### Material for this exercise
============================================================
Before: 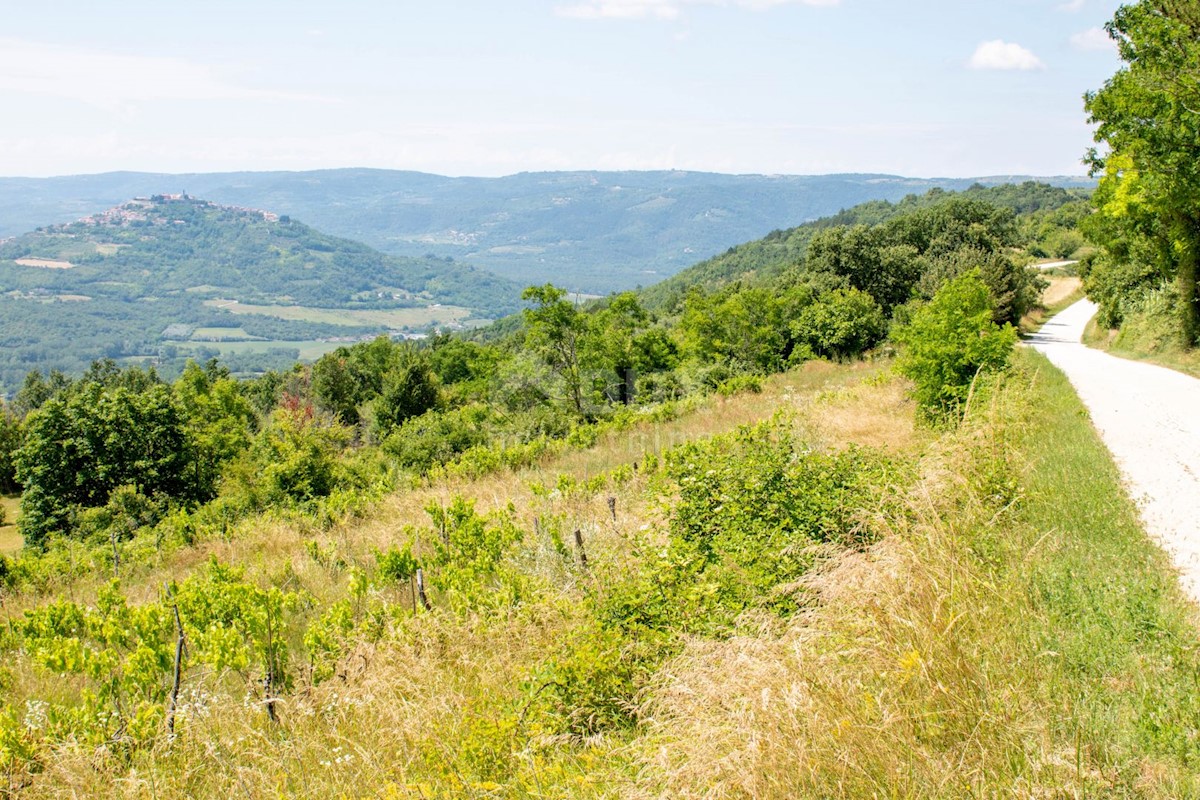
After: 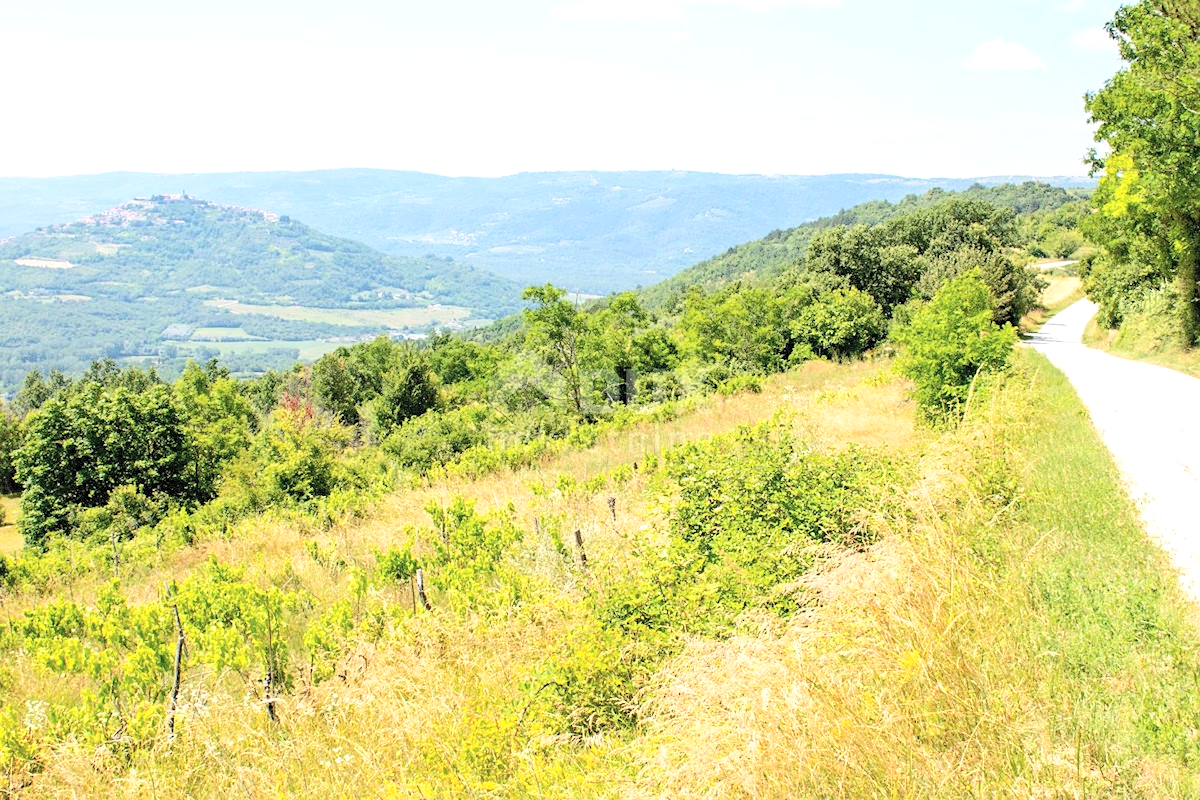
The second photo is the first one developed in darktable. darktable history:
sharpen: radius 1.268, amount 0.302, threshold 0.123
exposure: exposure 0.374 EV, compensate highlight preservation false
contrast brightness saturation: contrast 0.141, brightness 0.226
============================================================
### Exercise goal
Copy out in full each line in the records above that contains the word "darktable".

### Result
The second photo is the first one developed in darktable. darktable history:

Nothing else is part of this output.